How can i use the same delay before and after starting a thread

cca1234 wrote on Tuesday, July 28, 2015:

This may be a very stupid question but i am very new to RTOS and i haven’t been able to find where this is addressed. i have a function that i would like to be able to call either in the initialization before any threads are actually running or from a running thread (i.e., in the init section of main before the ostask scheduler starts as well as in a thread after the scheduler is running). HAL_Delay won’t work properly after the thread starts and osDelay doesn’t seem to work before the thread and scheduler starts. is there a way to have a delay in a function so that function can be used regardless of where it is used?

for the moment i am just playing with the keil examples,e.g., FreeRTOS thread creation and moving delays around and trying different delays on an eval board. so i am stuck right out of the gates!

thanks

rtel wrote on Tuesday, July 28, 2015:

Neither HAL_Delay or osDelay are FreeRTOS functions and I have no idea what they do, so I cannot comment on them.

After the scheduler has started you can use vTaskDelay() or vTaskDelayUntil() - but they cannot be used before the scheduler starts.

You do do something like this:

if( xTaskGetSchedulerState() == taskSCHEDULER_NOT_STARTED )
{
    MyDelayFunction(); /* whatever that is */
}
else
{
    vTaskDelay();
}

cca1234 wrote on Tuesday, July 28, 2015:

Thank you, this confirms my understanding (as limited as that may be at this point). The HAL_Delay is part of the hardware abstraction layer for our processor (STM32 à la Keil) and the osDelay is part of the CMSIS library and probably others.

This is off-topic, but at this point we are trying to make somewhat of an informed decision between Keil RTX and OpenRTOS so if there is any sort of comparison documentation that exists it would be appreciated

davedoors wrote on Wednesday, July 29, 2015:

if there is any sort of comparison documentation that exists it would be appreciated

They are both small OS’s solving the same problem. A lot more people use FreeRTOS, probably because its API is easier to use and you can use it with any compiler.

- _Study material_:
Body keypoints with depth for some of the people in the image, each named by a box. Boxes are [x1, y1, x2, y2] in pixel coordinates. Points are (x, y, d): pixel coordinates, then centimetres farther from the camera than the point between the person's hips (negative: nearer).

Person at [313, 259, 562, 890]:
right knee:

---

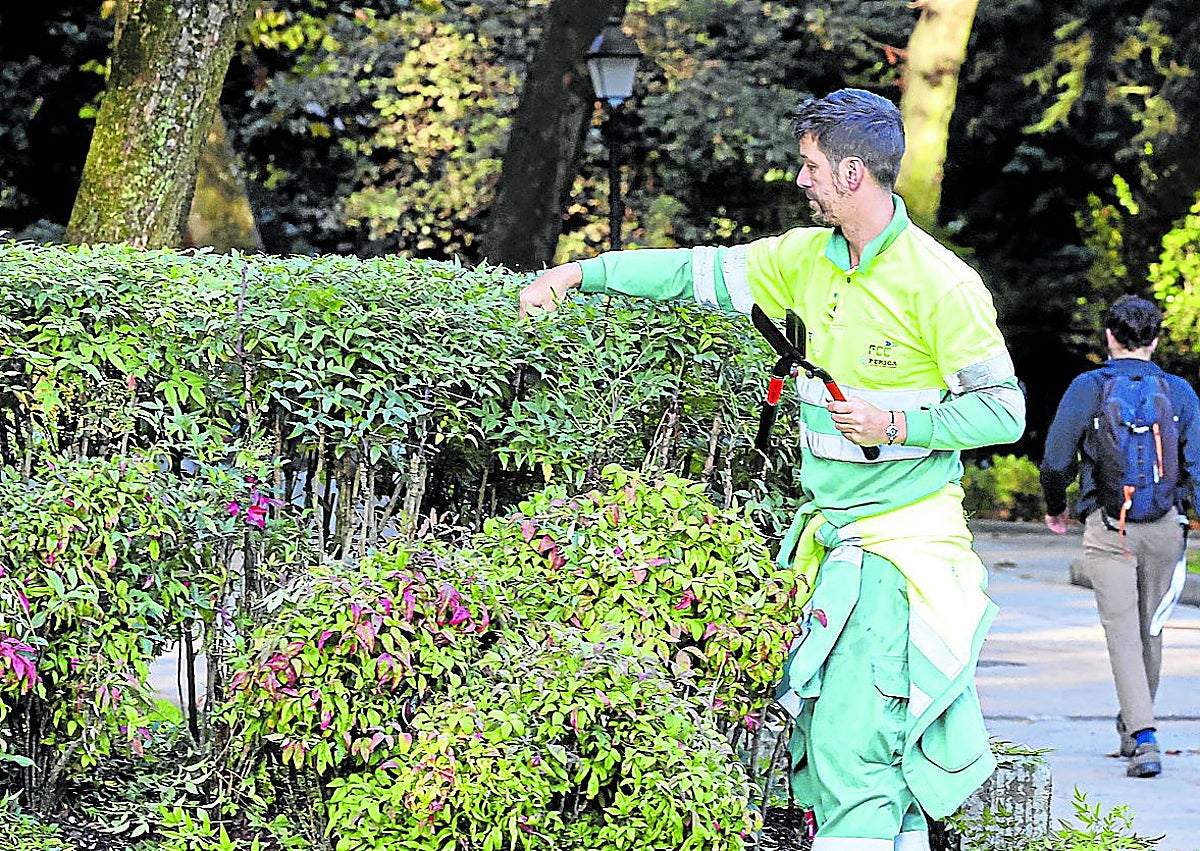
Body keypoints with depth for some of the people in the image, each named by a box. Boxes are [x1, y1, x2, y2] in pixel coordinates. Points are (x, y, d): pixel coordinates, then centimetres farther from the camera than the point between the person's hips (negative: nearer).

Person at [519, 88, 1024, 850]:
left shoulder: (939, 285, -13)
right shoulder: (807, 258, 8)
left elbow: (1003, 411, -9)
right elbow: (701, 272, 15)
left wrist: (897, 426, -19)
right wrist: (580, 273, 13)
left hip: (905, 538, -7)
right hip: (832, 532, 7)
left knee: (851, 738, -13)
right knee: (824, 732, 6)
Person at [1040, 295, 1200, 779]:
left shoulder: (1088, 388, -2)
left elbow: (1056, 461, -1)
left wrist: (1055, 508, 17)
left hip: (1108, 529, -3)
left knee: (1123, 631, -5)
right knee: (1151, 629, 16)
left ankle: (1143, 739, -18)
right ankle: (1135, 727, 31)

- _Task directions_: Please print the forum thread from "They are both" to "with any compiler.", word for word. None of the items are needed here.

- _Expected output_:
They are both small OS’s solving the same problem. A lot more people use FreeRTOS, probably because its API is easier to use and you can use it with any compiler.